I would like to write a function anyElementSatisfiesPredicate
that takes in input a predicate function p
(that takes in input an object of a given type T and returns a bool) and a std::vector v
of objects of type T, and returns true if and only it exists an element in v s.t. p(v) == true.
This can be easily accomplished by means of a for loop:
bool anyElementSatisfiesPredicate(std::function<bool(T&)> p, std::vector<T> v) {
for (auto it=v.begin(); it!=v.end(); ++it)
if (p(*it))
return true;
return false;
}
This works fine (given a properly defined type T) but I would like to parallelize this code testing the predicate function p
on different elements of the vector v
at the same time. My idea is to split the work among a fixed (machine dependent) number of cores. Each thread should evaluate the predicate on a different portion of the original vector and return true as soon as it finds that the predicate p holds on an element in its portion.

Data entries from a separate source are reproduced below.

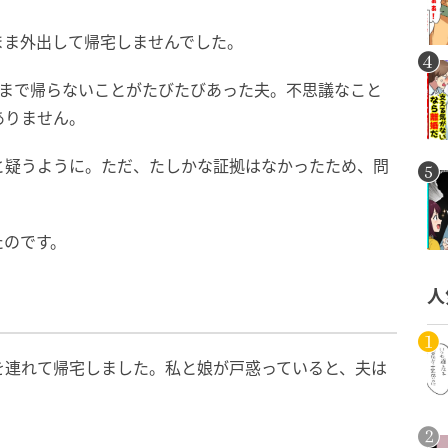
まま外出して帰宅しませんでした。
夜まで帰らないことがたびたびあった夫。不思議なこと
ありません。
と疑うように。ただ、たしかな証拠はなかったため、問
たのです。
人
を連れて帰宅しました。私と娘が戸惑っていると、夫は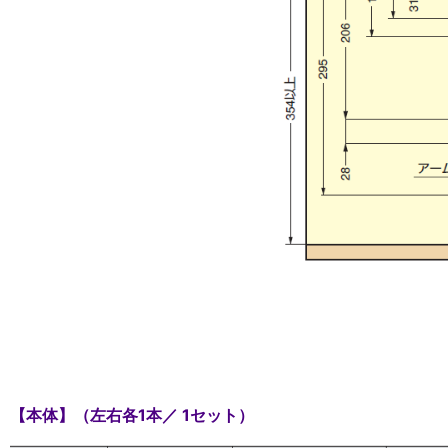
【本体】（左右各1本／ 1セット）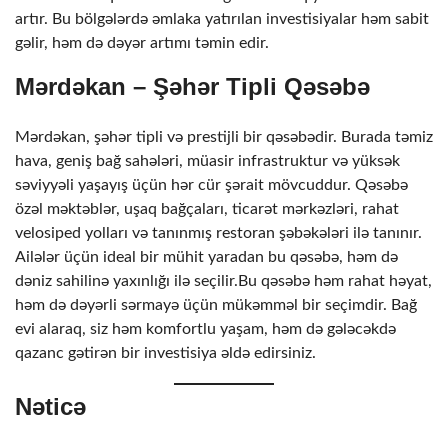
artır. Bu bölgələrdə əmlaka yatırılan investisiyalar həm sabit
gəlir, həm də dəyər artımı təmin edir.
Mərdəkan – Şəhər Tipli Qəsəbə
Mərdəkan, şəhər tipli və prestijli bir qəsəbədir. Burada təmiz
hava, geniş bağ sahələri, müasir infrastruktur və yüksək
səviyyəli yaşayış üçün hər cür şərait mövcuddur. Qəsəbə
özəl məktəblər, uşaq bağçaları, ticarət mərkəzləri, rahat
velosiped yolları və tanınmış restoran şəbəkələri ilə tanınır.
Ailələr üçün ideal bir mühit yaradan bu qəsəbə, həm də
dəniz sahilinə yaxınlığı ilə seçilir.Bu qəsəbə həm rahat həyat,
həm də dəyərli sərmayə üçün mükəmməl bir seçimdir. Bağ
evi alaraq, siz həm komfortlu yaşam, həm də gələcəkdə
qazanc gətirən bir investisiya əldə edirsiniz.
Nəticə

As soon as any given thread returns true, the core function anyElementSatisfiesPredicate
should kill the remaining threads and return true, if all threads eventually return false, it should return false instead.
Since this code will be ran on different machines with a different number of cores I would prefer not to introduce any constant defining the number of cores to be used, I'd rather have the system choose the best value for me.
Efficiency is my first concern. Is there any easy way to accomplish this (maybe using the boost threads library)?